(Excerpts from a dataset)

>>>

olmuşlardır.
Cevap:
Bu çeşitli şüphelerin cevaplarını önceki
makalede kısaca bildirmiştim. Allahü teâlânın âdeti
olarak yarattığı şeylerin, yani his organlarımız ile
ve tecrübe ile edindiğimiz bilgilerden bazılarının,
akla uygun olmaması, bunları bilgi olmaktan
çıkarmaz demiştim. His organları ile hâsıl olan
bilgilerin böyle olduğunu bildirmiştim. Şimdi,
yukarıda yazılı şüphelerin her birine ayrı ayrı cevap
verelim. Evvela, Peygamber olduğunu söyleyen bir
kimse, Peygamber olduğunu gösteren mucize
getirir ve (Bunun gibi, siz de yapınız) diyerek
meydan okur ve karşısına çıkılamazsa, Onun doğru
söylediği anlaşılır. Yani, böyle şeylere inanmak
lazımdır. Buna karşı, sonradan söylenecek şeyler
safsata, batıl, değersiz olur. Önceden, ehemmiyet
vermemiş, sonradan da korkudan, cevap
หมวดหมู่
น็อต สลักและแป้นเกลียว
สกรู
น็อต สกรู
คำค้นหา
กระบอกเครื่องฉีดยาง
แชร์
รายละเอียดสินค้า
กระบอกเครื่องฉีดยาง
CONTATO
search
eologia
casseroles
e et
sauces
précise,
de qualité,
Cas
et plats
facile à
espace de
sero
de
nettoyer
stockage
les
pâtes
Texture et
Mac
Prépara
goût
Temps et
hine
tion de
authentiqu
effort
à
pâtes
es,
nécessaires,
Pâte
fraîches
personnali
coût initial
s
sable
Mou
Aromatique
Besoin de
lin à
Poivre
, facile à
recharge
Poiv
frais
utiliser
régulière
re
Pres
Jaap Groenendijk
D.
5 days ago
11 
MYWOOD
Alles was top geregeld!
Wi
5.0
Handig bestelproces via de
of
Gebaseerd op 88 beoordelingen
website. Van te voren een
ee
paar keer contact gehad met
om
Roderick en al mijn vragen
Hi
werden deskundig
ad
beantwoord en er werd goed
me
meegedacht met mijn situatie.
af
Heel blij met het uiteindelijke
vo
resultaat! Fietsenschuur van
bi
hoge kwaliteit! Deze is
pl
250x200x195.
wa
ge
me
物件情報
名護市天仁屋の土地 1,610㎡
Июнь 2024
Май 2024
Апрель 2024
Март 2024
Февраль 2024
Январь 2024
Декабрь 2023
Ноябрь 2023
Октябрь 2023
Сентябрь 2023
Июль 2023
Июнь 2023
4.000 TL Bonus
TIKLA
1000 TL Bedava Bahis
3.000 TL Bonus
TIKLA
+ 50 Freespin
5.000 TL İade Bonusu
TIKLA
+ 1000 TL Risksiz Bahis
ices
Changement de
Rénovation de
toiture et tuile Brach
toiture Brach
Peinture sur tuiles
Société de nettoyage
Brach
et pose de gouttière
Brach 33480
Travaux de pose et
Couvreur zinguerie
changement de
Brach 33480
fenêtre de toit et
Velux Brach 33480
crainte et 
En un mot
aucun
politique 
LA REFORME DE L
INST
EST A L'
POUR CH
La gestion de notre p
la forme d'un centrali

<<<

▶ _Task prompt_
All of the records must be retyped exactly as they are.

▶ _Exercise answer_
olmuşlardır.
Cevap:
Bu çeşitli şüphelerin cevaplarını önceki
makalede kısaca bildirmiştim. Allahü teâlânın âdeti
olarak yarattığı şeylerin, yani his organlarımız ile
ve tecrübe ile edindiğimiz bilgilerden bazılarının,
akla uygun olmaması, bunları bilgi olmaktan
çıkarmaz demiştim. His organları ile hâsıl olan
bilgilerin böyle olduğunu bildirmiştim. Şimdi,
yukarıda yazılı şüphelerin her birine ayrı ayrı cevap
verelim. Evvela, Peygamber olduğunu söyleyen bir
kimse, Peygamber olduğunu gösteren mucize
getirir ve (Bunun gibi, siz de yapınız) diyerek
meydan okur ve karşısına çıkılamazsa, Onun doğru
söylediği anlaşılır. Yani, böyle şeylere inanmak
lazımdır. Buna karşı, sonradan söylenecek şeyler
safsata, batıl, değersiz olur. Önceden, ehemmiyet
vermemiş, sonradan da korkudan, cevap
หมวดหมู่
น็อต สลักและแป้นเกลียว
สกรู
น็อต สกรู
คำค้นหา
กระบอกเครื่องฉีดยาง
แชร์
รายละเอียดสินค้า
กระบอกเครื่องฉีดยาง
CONTATO
search
eologia
casseroles
e et
sauces
précise,
de qualité,
Cas
et plats
facile à
espace de
sero
de
nettoyer
stockage
les
pâtes
Texture et
Mac
Prépara
goût
Temps et
hine
tion de
authentiqu
effort
à
pâtes
es,
nécessaires,
Pâte
fraîches
personnali
coût initial
s
sable
Mou
Aromatique
Besoin de
lin à
Poivre
, facile à
recharge
Poiv
frais
utiliser
régulière
re
Pres
Jaap Groenendijk
D.
5 days ago
11 
MYWOOD
Alles was top geregeld!
Wi
5.0
Handig bestelproces via de
of
Gebaseerd op 88 beoordelingen
website. Van te voren een
ee
paar keer contact gehad met
om
Roderick en al mijn vragen
Hi
werden deskundig
ad
beantwoord en er werd goed
me
meegedacht met mijn situatie.
af
Heel blij met het uiteindelijke
vo
resultaat! Fietsenschuur van
bi
hoge kwaliteit! Deze is
pl
250x200x195.
wa
ge
me
物件情報
名護市天仁屋の土地 1,610㎡
Июнь 2024
Май 2024
Апрель 2024
Март 2024
Февраль 2024
Январь 2024
Декабрь 2023
Ноябрь 2023
Октябрь 2023
Сентябрь 2023
Июль 2023
Июнь 2023
4.000 TL Bonus
TIKLA
1000 TL Bedava Bahis
3.000 TL Bonus
TIKLA
+ 50 Freespin
5.000 TL İade Bonusu
TIKLA
+ 1000 TL Risksiz Bahis
ices
Changement de
Rénovation de
toiture et tuile Brach
toiture Brach
Peinture sur tuiles
Société de nettoyage
Brach
et pose de gouttière
Brach 33480
Travaux de pose et
Couvreur zinguerie
changement de
Brach 33480
fenêtre de toit et
Velux Brach 33480
crainte et 
En un mot
aucun
politique 
LA REFORME DE L
INST
EST A L'
POUR CH
La gestion de notre p
la forme d'un centrali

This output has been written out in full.